◆ TASK TO CARRY OUT:
Begin at the line containing "red bottle [328,103,355,147]" in the records below, end at the line containing "apple [433,212,466,247] ->", and retype each line in that span exactly. No other line and no image should appear.

◆ GIVEN INFORMATION:
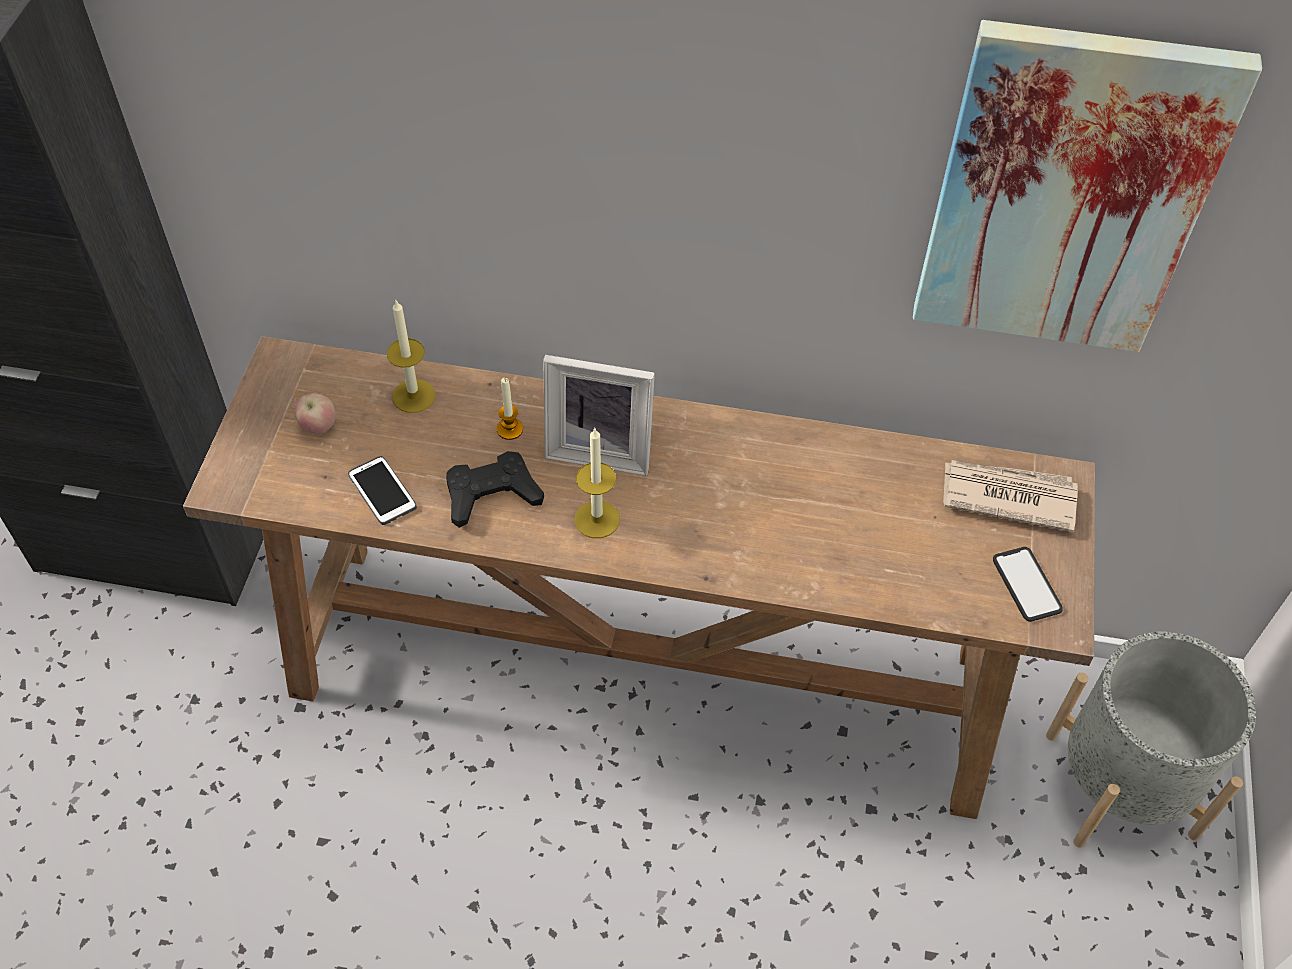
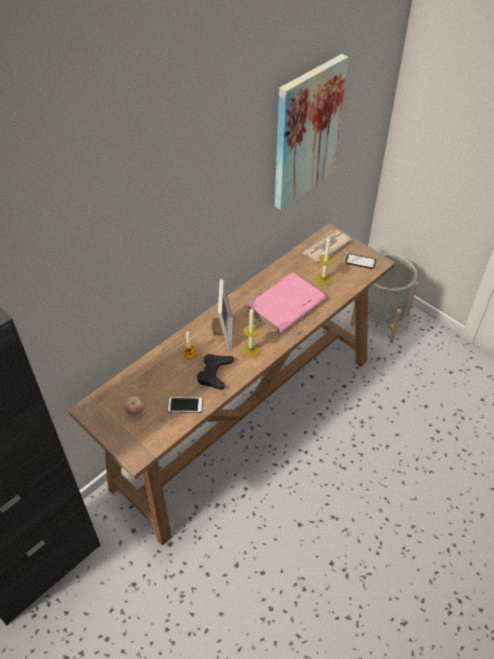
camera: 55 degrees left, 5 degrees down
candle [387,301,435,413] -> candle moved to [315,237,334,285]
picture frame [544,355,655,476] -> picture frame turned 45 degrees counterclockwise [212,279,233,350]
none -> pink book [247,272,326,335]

==

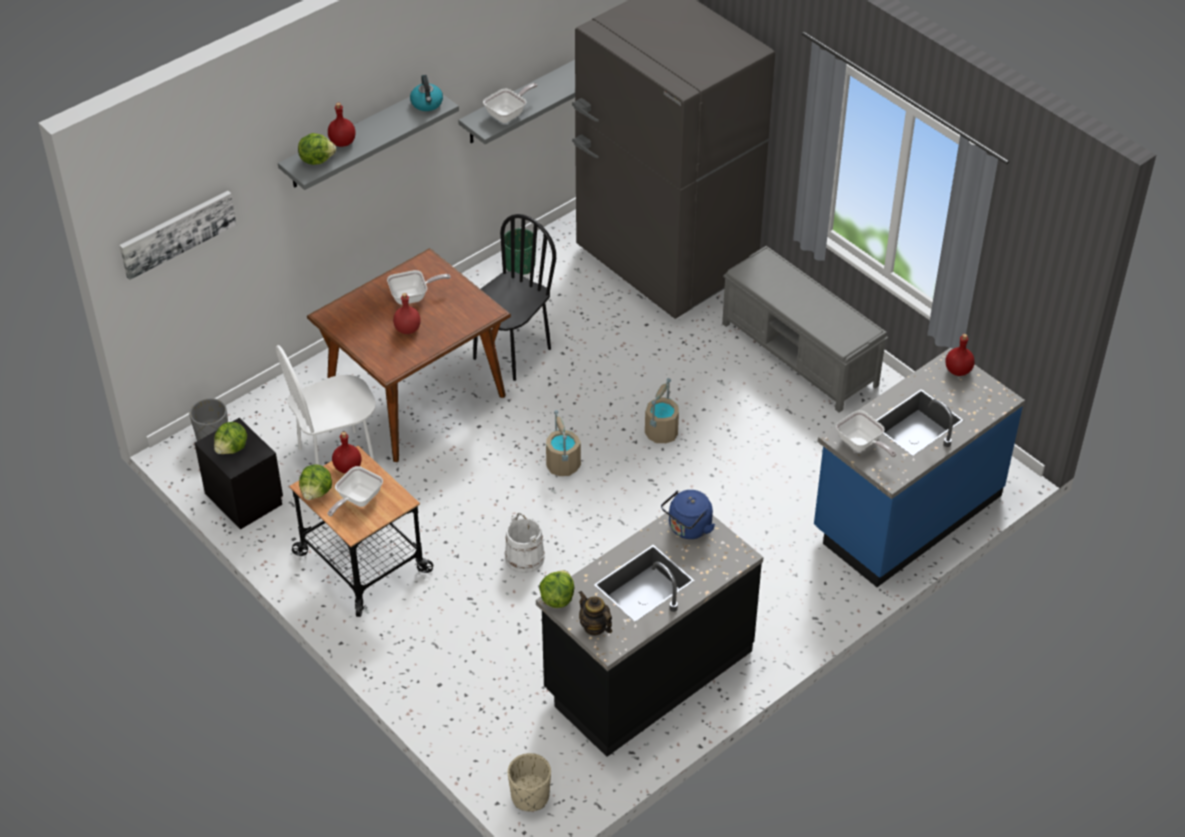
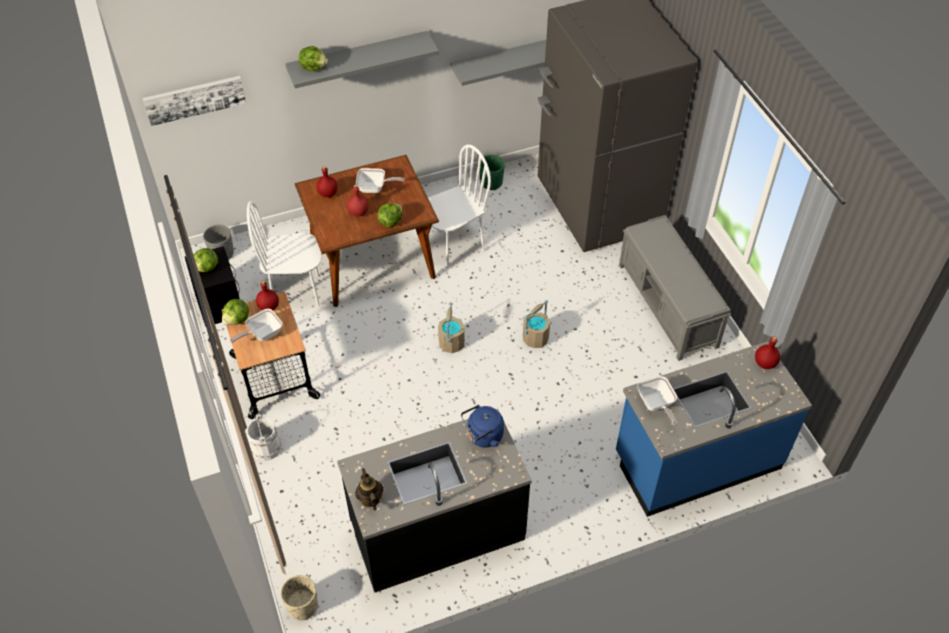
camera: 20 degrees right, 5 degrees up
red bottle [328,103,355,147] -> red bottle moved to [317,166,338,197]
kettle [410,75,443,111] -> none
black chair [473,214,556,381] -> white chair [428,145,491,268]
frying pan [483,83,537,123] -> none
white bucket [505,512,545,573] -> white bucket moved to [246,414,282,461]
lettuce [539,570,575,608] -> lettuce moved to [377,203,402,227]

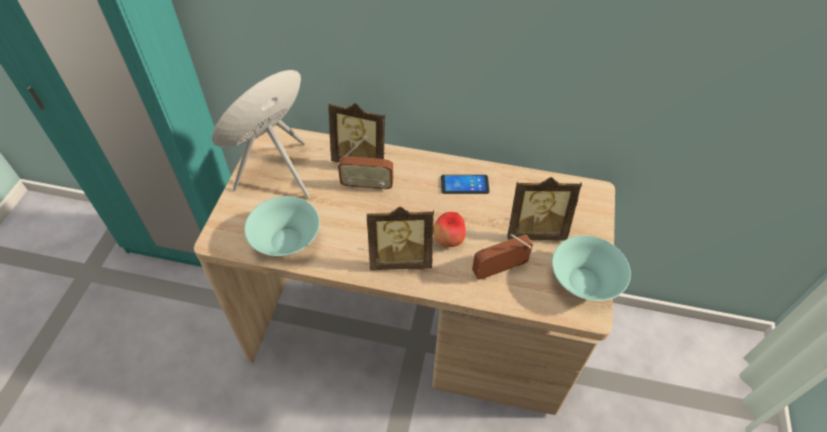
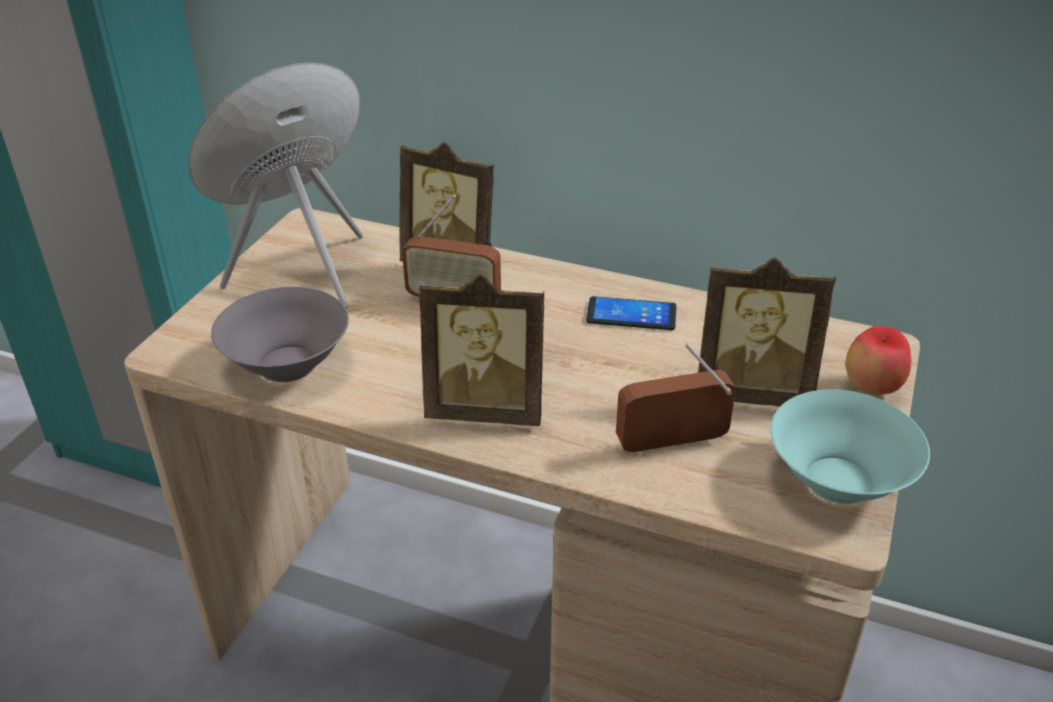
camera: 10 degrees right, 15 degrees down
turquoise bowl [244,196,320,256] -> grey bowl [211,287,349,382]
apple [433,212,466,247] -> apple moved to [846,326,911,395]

◆ RESULT OF THE EXERCISE:
red bottle [328,103,355,147] -> red bottle moved to [317,166,338,197]
kettle [410,75,443,111] -> none
black chair [473,214,556,381] -> white chair [428,145,491,268]
frying pan [483,83,537,123] -> none
white bucket [505,512,545,573] -> white bucket moved to [246,414,282,461]
lettuce [539,570,575,608] -> lettuce moved to [377,203,402,227]

camera: 10 degrees right, 15 degrees down
turquoise bowl [244,196,320,256] -> grey bowl [211,287,349,382]
apple [433,212,466,247] -> apple moved to [846,326,911,395]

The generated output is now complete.